Танец голода (Леклезио) - страница 15

Чтобы нравиться подруге, Этель купила учебник русского языка. Вечерами, лежа в кровати, она листала его. Повторяла ia lioubliou и совершенно нелогично выстроенные уроки, однако всё не могла запомнить, как спрягается глагол «любить». Однажды в швейной мастерской на улице Жоффруа-Мари она решилась и сказала, обращаясь к мадам Шавировой: Как pajiva- ietie? И пока графиня восторгалась, Ксения посмеялась над подругой, саркастически заметив: «Да, Этель очень хорошо говорит, она может сказать Как pajivaietie? Ia znaiou gavarit pa rousski и даже Gdie toiliet?» Этель почувствовала, что краснеет, но не знала отчего — от стыда или от гнева. Ксения умела объединять в своих словах оскорбление и похвалу, этому она научилась с детства, чтобы выжить. Некоторое время спустя, когда они гуляли по Парижу и зашли в Люксембургский сад, она дала Этель урок — темой его была любовь; урок состоял из фраз, не имеющих никакого практического значения. Она заставляла подругу повторять: Ia doumaiou chto ana ievo lioubit, Ia znaiou chto on iei'o lioubit и еще lioubov, vlioublionnyi, vlioublionna, — она произносила эти слова, проглатывая последний слог; daragaia, maia daragaia padrouga. Прикрыв глаза, говорила: Kharacho, mnie kharacho-o-o… Потом повернулась к Этель: Ту davolnaia?

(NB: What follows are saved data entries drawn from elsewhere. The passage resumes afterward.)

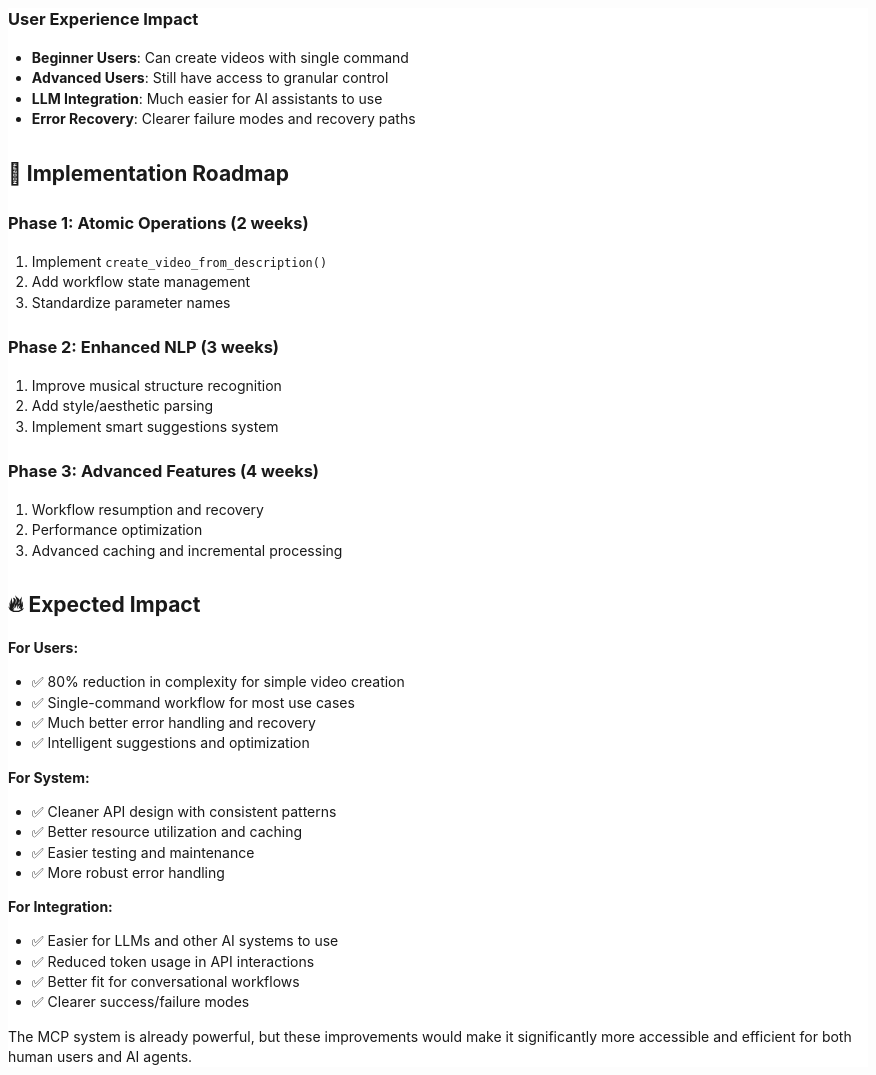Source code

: ### **User Experience Impact**
- **Beginner Users**: Can create videos with single command
- **Advanced Users**: Still have access to granular control
- **LLM Integration**: Much easier for AI assistants to use
- **Error Recovery**: Clearer failure modes and recovery paths

## 🎯 Implementation Roadmap

### **Phase 1: Atomic Operations (2 weeks)**
1. Implement `create_video_from_description()`
2. Add workflow state management
3. Standardize parameter names

### **Phase 2: Enhanced NLP (3 weeks)**  
1. Improve musical structure recognition
2. Add style/aesthetic parsing
3. Implement smart suggestions system

### **Phase 3: Advanced Features (4 weeks)**
1. Workflow resumption and recovery
2. Performance optimization
3. Advanced caching and incremental processing

## 🔥 Expected Impact

**For Users:**
- ✅ 80% reduction in complexity for simple video creation
- ✅ Single-command workflow for most use cases  
- ✅ Much better error handling and recovery
- ✅ Intelligent suggestions and optimization

**For System:**
- ✅ Cleaner API design with consistent patterns
- ✅ Better resource utilization and caching
- ✅ Easier testing and maintenance
- ✅ More robust error handling

**For Integration:**
- ✅ Easier for LLMs and other AI systems to use
- ✅ Reduced token usage in API interactions  
- ✅ Better fit for conversational workflows
- ✅ Clearer success/failure modes

The MCP system is already powerful, but these improvements would make it significantly more accessible and efficient for both human users and AI agents.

В июле Лебединая аллея оказалась вдали от остального мира, потерявшись среди Сены. Именно там Ксения назначала ей свидания. Она никогда не прощалась так, как другие девочки: «Ну, тогда завтра, в это же время…» Просто поворачивалась на каблуках и быстро, большими шагами уходила прочь, мгновенно исчезая в толпе на улице Ренн или на бульваре Монпарнас. Этель выходила из дому рано, вид у нее был деловитый. «Куда ты?» — спрашивала Жюстина; Этель отвечала уклончиво: «Гулять с подругой». Ей не было нужды врать слишком много, она не выдумывала уроков фортепиано или репетиций хора.

На остров она спускалась по лестнице от моста. Утром вся длинная аллея была пустынной, в тени ясеней очень свежо. Иногда вдалеке, в конце аллеи, мелькал чей-то силуэт. Мужчина, причем очень неуверенный в себе. Она направлялась к нему решительным шагом, словно вообще его не боялась. Ксения научила ее: «Если ты будешь идти вот так, не колеблясь, это они начнут тебя бояться. Главное — не останавливаться и не смотреть на них. Выбираешь себе какое-нибудь место и идешь туда так, словно тебя там ждут». Должно быть, это действовало, потому что никто не пытался к ней приставать.

Ксения всегда ждала ее под деревом, которое называла «дерево-слон»: это был огромный ясень, пустивший корни на берегу; его похожие на бивни и хоботы ветви по-матерински трогательно обнимали речную гладь. Они стояли под ним молча, глядя на зеленую воду и коричневые водоросли, влекомые течением. Потом садились на скамейку в тени платанов, смотрели, как скользят по Сене лодочки, от которых расходились желтые волны, и разглядывали те, что были привязаны у противоположного берега, возле набережной. Они мечтали о путешествиях. Ксения хотела уехать в Канаду, где снег и леса. Она воображала себе большую любовь между ней и молодым человеком, у которого свои пастбища и табуны лошадей. Она действительно любила лошадей, словно в память о тех животных, которых разводили в имении ее отца в России. Этель говорила о Маврикии, об имении Альма — так, будто оно все еще существовало. Рассказывала о сборе фруктов зако, о семенах баобаба, о купании в прохладных ручьях, бегущих в лесной чаще. Говорила так, словно жила там; на самом деле все это были отголоски историй тетушки Милу и тетушки Полины, смеха Александра, когда он переходил на креольский. Ксения слушала невнимательно. Иногда вдруг прерывала подругу. Показывала на город, бурливший на другом берегу, на мост, по которому двигались поезда, на силуэт Эйфелевой башни и другие здания: «Я знаю, что все совершается здесь. Воспоминания лишь причиняют мне боль. Я хочу изменить свою жизнь, не желаю прожить ее как нищенка».